▶ _TASK_
Repeat the following entries exactly, excluding pictures.

########

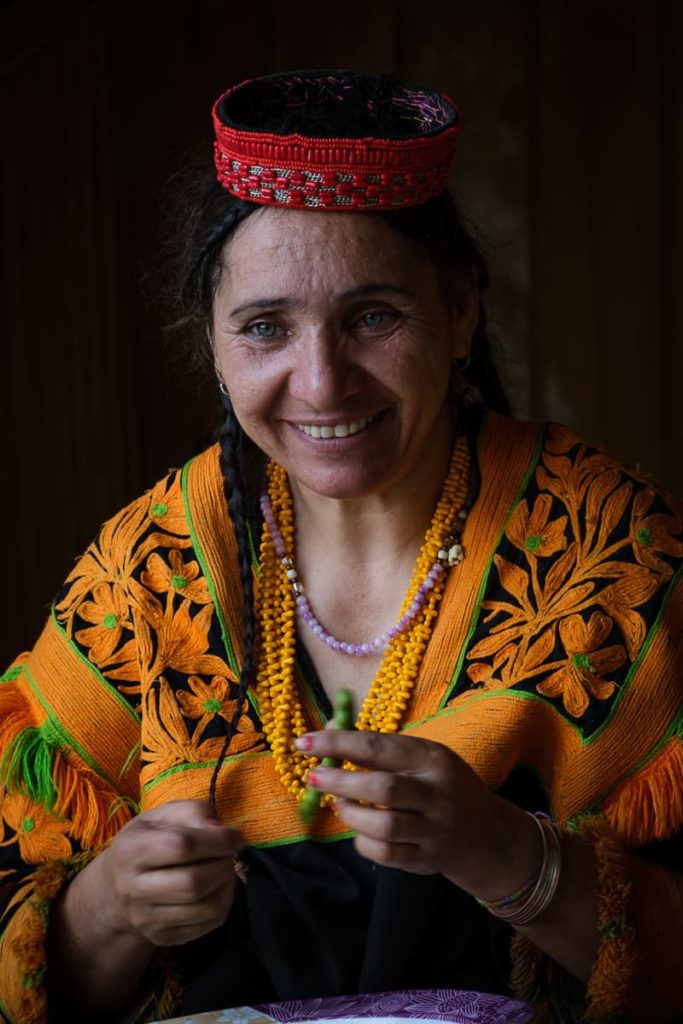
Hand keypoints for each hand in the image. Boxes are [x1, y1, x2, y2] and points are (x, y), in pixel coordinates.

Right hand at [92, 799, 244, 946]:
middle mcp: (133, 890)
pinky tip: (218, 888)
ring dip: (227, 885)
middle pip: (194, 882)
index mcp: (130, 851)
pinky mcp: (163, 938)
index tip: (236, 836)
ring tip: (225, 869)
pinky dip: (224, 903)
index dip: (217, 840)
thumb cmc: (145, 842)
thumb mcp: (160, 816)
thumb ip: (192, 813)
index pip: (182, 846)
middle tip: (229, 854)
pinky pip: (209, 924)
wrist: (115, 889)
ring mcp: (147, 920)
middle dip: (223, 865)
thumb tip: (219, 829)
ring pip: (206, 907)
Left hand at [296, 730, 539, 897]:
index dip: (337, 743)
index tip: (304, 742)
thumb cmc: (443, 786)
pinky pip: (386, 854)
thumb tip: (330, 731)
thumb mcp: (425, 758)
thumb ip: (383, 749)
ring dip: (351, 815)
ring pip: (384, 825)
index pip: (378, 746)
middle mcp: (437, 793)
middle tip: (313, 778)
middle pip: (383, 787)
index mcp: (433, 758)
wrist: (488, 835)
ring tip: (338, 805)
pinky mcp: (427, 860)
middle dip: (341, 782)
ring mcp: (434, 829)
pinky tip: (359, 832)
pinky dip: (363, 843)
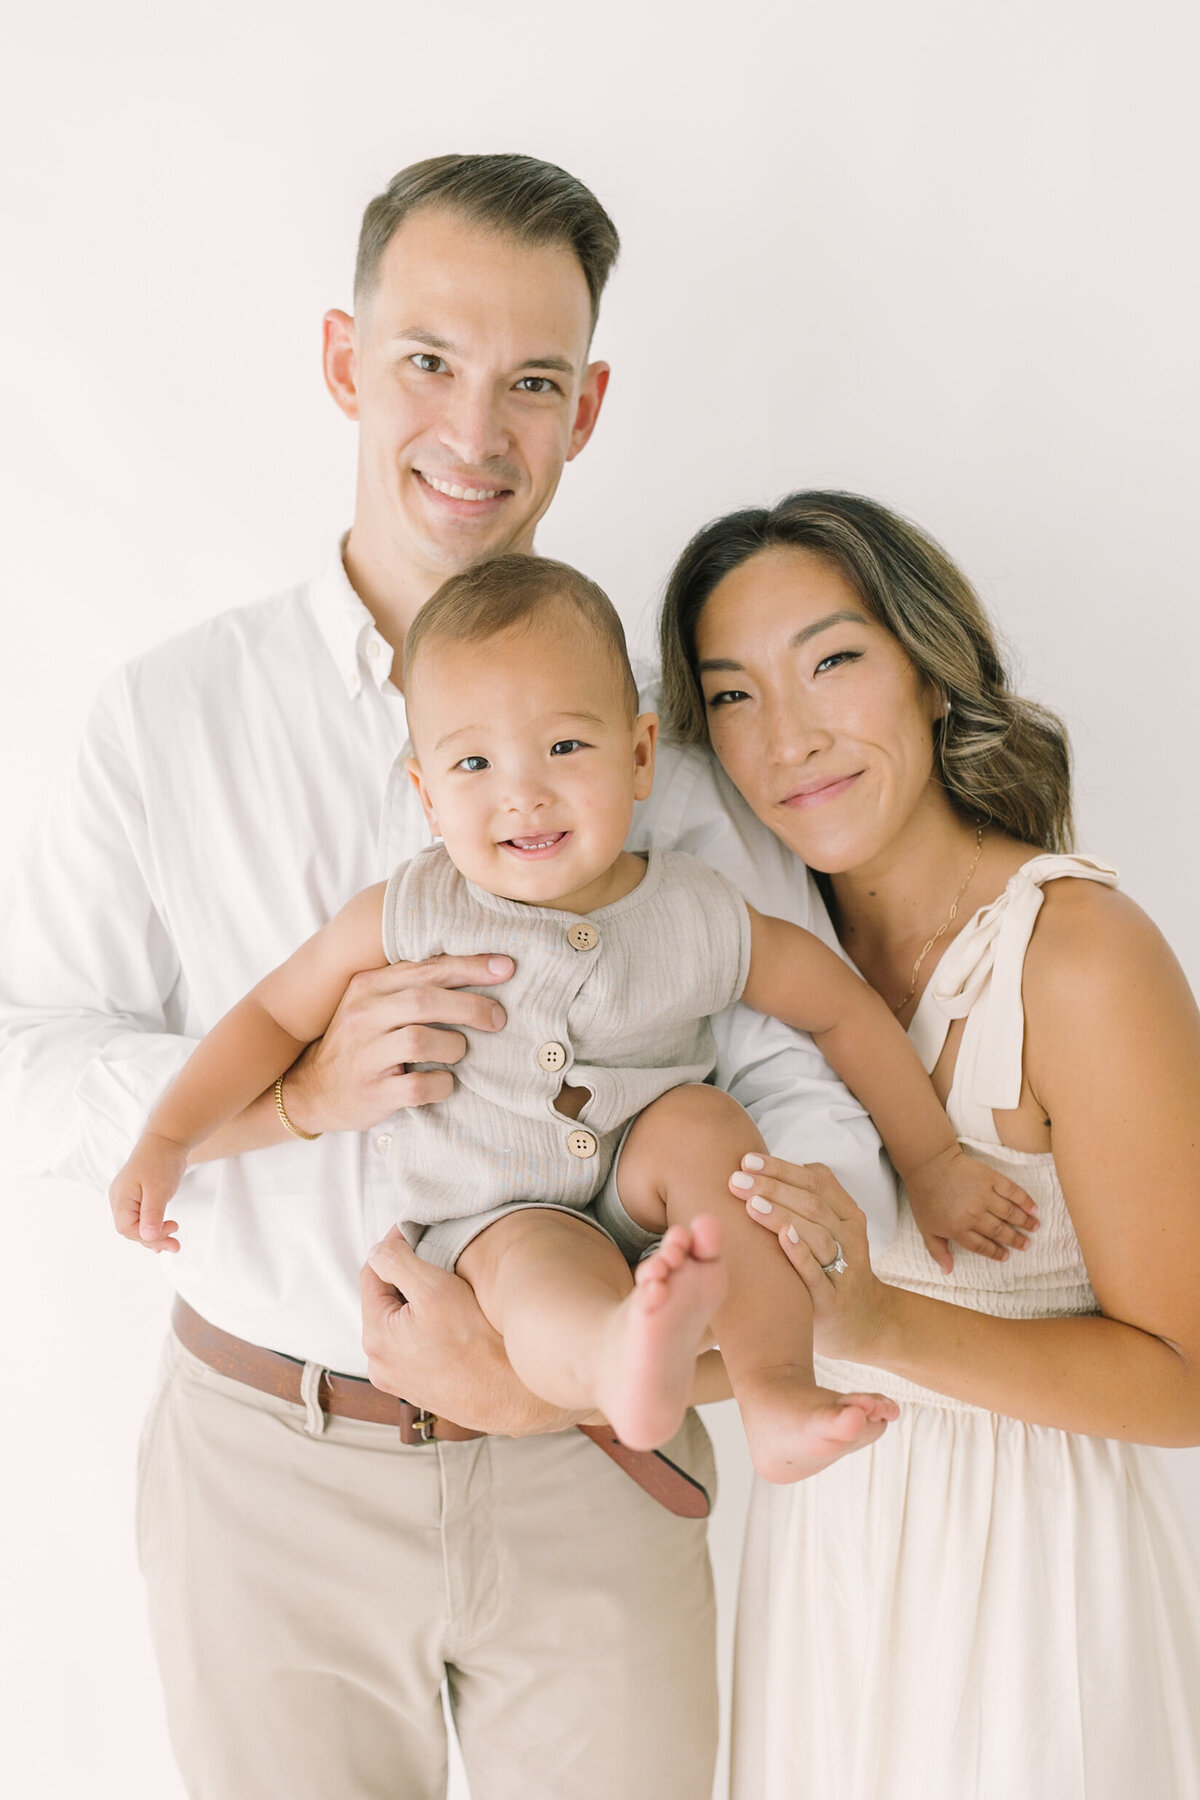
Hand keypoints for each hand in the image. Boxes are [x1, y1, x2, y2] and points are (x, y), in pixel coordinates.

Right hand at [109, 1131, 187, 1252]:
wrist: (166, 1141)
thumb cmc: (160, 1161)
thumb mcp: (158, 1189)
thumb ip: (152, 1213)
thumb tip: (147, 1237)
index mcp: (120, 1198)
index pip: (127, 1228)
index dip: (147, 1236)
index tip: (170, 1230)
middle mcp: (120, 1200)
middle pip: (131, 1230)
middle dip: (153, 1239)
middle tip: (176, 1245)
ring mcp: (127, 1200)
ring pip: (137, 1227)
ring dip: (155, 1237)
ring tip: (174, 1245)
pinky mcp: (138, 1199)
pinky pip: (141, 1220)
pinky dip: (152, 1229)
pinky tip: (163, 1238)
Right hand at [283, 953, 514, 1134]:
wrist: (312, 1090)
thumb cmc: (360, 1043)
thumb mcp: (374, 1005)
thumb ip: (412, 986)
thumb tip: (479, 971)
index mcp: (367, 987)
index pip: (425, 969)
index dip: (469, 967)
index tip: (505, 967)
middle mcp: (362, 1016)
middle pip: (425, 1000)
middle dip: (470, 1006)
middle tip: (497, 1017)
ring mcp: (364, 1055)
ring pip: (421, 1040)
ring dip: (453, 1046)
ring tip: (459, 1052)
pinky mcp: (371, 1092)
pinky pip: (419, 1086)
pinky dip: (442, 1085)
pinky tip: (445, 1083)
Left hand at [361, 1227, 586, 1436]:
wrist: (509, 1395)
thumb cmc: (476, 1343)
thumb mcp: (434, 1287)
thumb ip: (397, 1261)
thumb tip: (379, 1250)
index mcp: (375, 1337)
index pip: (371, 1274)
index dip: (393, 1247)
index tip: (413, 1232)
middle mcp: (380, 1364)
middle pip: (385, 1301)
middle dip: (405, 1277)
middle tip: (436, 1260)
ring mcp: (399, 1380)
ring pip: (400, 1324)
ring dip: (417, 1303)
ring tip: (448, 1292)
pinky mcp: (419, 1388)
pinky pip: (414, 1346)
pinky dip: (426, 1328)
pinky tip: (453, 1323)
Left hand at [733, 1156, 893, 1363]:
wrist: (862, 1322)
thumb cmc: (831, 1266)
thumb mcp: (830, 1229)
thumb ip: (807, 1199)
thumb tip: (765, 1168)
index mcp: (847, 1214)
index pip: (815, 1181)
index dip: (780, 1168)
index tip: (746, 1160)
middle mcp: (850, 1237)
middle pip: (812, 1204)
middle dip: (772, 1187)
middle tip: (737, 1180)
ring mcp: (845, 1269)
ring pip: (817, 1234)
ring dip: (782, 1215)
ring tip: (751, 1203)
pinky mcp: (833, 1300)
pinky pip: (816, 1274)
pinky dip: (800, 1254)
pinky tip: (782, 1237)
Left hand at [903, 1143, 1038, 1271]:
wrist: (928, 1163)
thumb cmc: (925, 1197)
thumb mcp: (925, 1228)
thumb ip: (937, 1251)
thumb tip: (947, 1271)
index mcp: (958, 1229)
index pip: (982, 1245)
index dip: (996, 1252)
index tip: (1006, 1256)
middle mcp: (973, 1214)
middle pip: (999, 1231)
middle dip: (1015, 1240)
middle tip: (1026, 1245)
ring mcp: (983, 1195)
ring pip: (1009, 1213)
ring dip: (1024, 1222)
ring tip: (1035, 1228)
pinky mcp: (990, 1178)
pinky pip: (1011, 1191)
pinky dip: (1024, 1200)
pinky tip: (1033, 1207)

########

▶ _ANSWER TO THE PROBLEM_
Hand keypoints for each hand in the image. Boxes are [x1, y1, x2, y2] and points are (x, y), in pixel coordinates.

Right hand at [92, 799, 244, 946]:
middle mcp: (133, 890)
pinky tip: (218, 888)
ring dip: (227, 885)
middle pip: (194, 882)
index mcp: (130, 851)
pinky mcp: (163, 938)
index tip: (236, 836)
ring tip: (225, 869)
pinky dip: (224, 903)
index dip: (217, 840)
thumb cmc: (145, 842)
thumb mcp: (160, 816)
thumb ip: (192, 813)
index pip: (182, 846)
middle tip: (229, 854)
pinky pip: (209, 924)
wrist: (115, 889)
ring mcp: (147, 920)
middle dip: (223, 865)
thumb tip: (219, 829)
ring pip: (206, 907)
Left hand at [296, 730, 539, 897]:
index dip: (337, 743)
index tip: (304, 742)
thumb cmc: (443, 786)
pinky pip: (386, 854)
thumb tip: (330, 731)
thumb mcp: (425, 758)
thumb ip: (383, 749)
ring dip: (351, 815)
ring pip: (384, 825)
index pip: (378, 746)
middle mcp: (437, 793)
middle tip: (313, 778)
middle pip: (383, 787)
index mcp: (433, 758)
wrist: (488, 835)
ring tip: (338, 805)
pinky mcp: (427, 860)
middle dip: (341, 782)
ring mcp: (434, 829)
pinky tip: (359, 832)
pinky dip: (363, 843)
Hand keypoints for each hand in the image. Boxes are [x1, y1, x2, y2] and points are (x, y), in pixel coordinates.

Right hand at [109, 1131, 187, 1252]:
wrist: (166, 1141)
thumb cmc: (160, 1161)
thumb mcp: (158, 1189)
thumb ip: (152, 1213)
thumb tip: (147, 1237)
index mcp: (120, 1198)
index pip: (127, 1228)
index dip: (147, 1236)
index tip: (170, 1230)
middle mcp: (120, 1200)
middle pip: (131, 1230)
middle dip: (153, 1239)
middle tip: (176, 1245)
ring mcp: (127, 1200)
ring pip: (137, 1227)
ring dip: (155, 1237)
ring tip: (174, 1245)
pinky mcp: (138, 1199)
pinky pip: (141, 1220)
pinky dip: (152, 1229)
pinky tip: (163, 1238)
Right hand at [283, 953, 514, 1134]:
wrist: (312, 1090)
thumb cmc: (360, 1043)
thumb mcp: (374, 1005)
thumb ip: (412, 986)
thumb tip: (479, 971)
index mcp: (367, 987)
index pip: (425, 969)
index dip: (469, 967)
index tip: (505, 967)
middle mcp: (362, 1016)
middle pip: (425, 1000)
middle dip: (470, 1006)
middle tip: (497, 1017)
ring mcp: (364, 1055)
ring pip: (421, 1040)
ring dip: (453, 1046)
ring tip: (459, 1052)
pinky mcp: (371, 1092)
pinky pip: (419, 1086)
pinky dip: (442, 1085)
pinky tip: (445, 1083)
Left hand at [361, 1227, 586, 1436]:
wrist: (509, 1395)
thumb cmc: (476, 1343)
thumb mcp: (434, 1287)
thumb ip: (397, 1261)
thumb tip: (379, 1250)
index mcp: (375, 1337)
index pip: (371, 1274)
index dip: (393, 1247)
index tip: (413, 1232)
middle mcp: (380, 1364)
middle pip: (385, 1301)
middle dip: (405, 1277)
middle tip: (436, 1260)
ring mcp: (399, 1380)
ring pip: (400, 1324)
ring dip: (417, 1303)
ring tip: (448, 1292)
pinky mcp: (419, 1388)
pinky pip: (414, 1346)
pinky dip: (426, 1328)
pinky tip: (453, 1323)
Left hand at [733, 1156, 893, 1363]:
wrist: (862, 1322)
thumb cmc: (831, 1266)
thumb mcp: (830, 1229)
thumb ip: (807, 1199)
thumb tip: (765, 1168)
index mcp: (847, 1214)
index pip: (815, 1181)
index dip: (780, 1168)
index tip: (746, 1160)
middle mcp: (850, 1237)
middle pip: (812, 1204)
middle dip: (772, 1187)
middle tip: (737, 1180)
ring mcp: (845, 1269)
ring pip: (817, 1234)
ring dip: (782, 1215)
ring tip: (751, 1203)
pinky mcp: (833, 1300)
pinky pip: (816, 1274)
pinky dip: (800, 1254)
pinky tip: (782, 1237)
Left hand at [903, 1143, 1038, 1271]:
wrist: (928, 1163)
thumb cmc: (925, 1197)
thumb mcp: (925, 1228)
thumb ip: (937, 1251)
thumb tip: (947, 1271)
index mcp: (958, 1229)
index pip: (982, 1245)
index dip: (996, 1252)
index tip: (1006, 1256)
middle mcp: (973, 1214)
middle pip: (999, 1231)
middle dip: (1015, 1240)
middle tip: (1026, 1245)
ring mcp: (983, 1195)
ring pip: (1009, 1213)
ring dip: (1024, 1222)
ring tip: (1035, 1228)
pinky mcp: (990, 1178)
pinky pip: (1011, 1191)
pinky dip: (1024, 1200)
pinky tip: (1033, 1207)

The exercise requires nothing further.